EXERCISE AIM — Within the records below, how many lines contain "parameter"? The answer is that number alone.

INPUT DATA —
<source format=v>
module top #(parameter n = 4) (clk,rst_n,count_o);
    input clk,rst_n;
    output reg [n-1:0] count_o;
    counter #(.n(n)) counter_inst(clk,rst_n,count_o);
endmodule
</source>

* * *

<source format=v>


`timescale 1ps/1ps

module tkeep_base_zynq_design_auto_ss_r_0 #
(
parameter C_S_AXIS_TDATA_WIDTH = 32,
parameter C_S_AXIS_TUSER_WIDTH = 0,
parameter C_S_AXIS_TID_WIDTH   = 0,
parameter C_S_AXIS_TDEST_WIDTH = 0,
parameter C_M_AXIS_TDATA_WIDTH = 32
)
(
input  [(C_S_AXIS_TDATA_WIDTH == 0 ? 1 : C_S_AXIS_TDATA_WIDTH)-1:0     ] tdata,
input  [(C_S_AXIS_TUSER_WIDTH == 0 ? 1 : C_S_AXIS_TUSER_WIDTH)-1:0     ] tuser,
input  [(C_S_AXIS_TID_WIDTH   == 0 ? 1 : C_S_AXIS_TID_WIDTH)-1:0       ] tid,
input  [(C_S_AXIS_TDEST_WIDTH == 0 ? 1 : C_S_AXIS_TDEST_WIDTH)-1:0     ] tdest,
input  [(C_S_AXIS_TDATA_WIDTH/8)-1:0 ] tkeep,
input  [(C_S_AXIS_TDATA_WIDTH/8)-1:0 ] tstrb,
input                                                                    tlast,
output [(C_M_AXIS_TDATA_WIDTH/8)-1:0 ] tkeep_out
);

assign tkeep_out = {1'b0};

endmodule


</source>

---

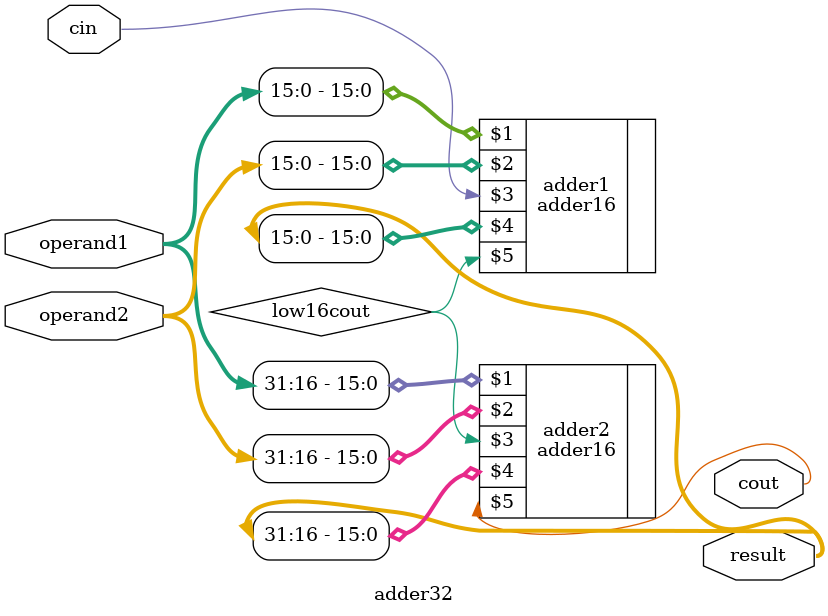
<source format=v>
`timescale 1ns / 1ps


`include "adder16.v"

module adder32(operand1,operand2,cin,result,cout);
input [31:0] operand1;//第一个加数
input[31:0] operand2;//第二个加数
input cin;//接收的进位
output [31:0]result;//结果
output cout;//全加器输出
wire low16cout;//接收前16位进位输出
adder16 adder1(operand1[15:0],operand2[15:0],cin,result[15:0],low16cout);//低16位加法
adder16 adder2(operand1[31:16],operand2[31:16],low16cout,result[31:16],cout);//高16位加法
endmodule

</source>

RESULT OF THE TASK — 6